October 12, 2017 — Meet Mark Twinam of St. Petersburg, Florida, who fishes from Madeira Beach for large coastal sharks such as hammerhead, lemon and bull sharks in the Gulf of Mexico. He’s part of a group of fishermen who help NOAA research sharks in exchange for landing and selling a small quota of sandbar sharks. Twinam fishes from his 40-foot single-engine boat, the Captain Tate, named for his son, who he proudly says is getting a doctorate in economics although he fished with Twinam as a boy. “I pretty much cured him of fishing. He decided schoolwork wasn’t so bad.”
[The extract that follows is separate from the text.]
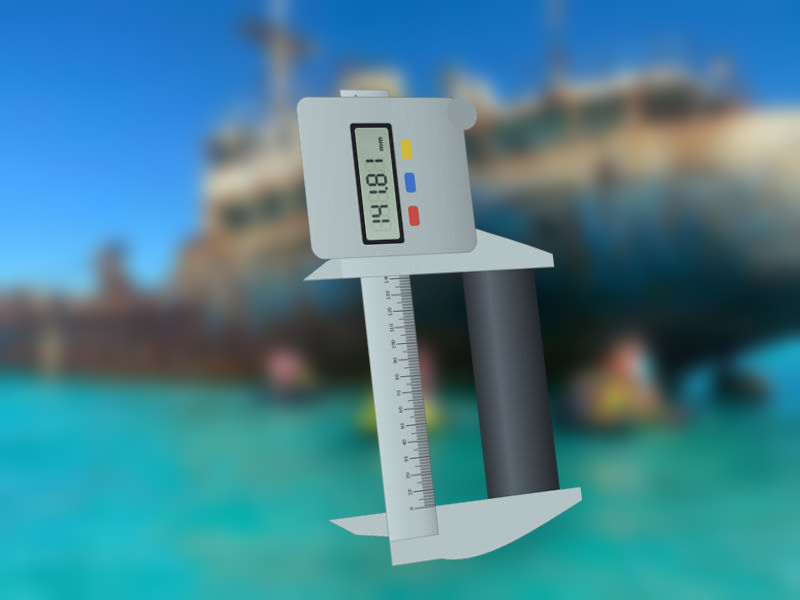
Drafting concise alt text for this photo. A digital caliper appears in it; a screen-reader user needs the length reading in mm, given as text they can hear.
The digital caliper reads 141.81 mm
How did you get into shark fishing?
I started fishing after high school, went grouper fishing, then fished with longlines for tuna and swordfish. There was a bycatch (unintentional catch) of sharks, and we thought we’d like to sell them. We caught some sharks off Tampa Bay in the 1980s and that was around the time the government was encouraging fishermen to go shark fishing. I’ve been doing it off and on ever since.
How is the shark fishing business these days?
Practically nonexistent. The fishing effort today is not even five percent of what it was in the 1980s. The quotas are strict, not many people participate although we’re filling the quota. Then there’s the research fishery. These are the only fishermen allowed to land sandbar sharks. I’m involved with the research. We take an observer on our boat; they count sharks, measure them, and collect other biological information. We get paid by selling the sharks we catch.
What are the major challenges in the shark fishing business?
The biggest challenge is the propaganda from environmentalists who say that everyone in the world is cutting the fins off and throwing the sharks back alive. This is not what we’re doing in the U.S. We follow the law, land sharks with fins attached, and sell both meat and fins. This year, we’ve had a tremendous challenge because environmentalists persuaded the California Legislature to ban the buying, selling and trading of shark fins. California was our biggest market for fins and a connection to the Hong Kong market. Now the price, if you can sell them, has dropped from $32 per pound to $14.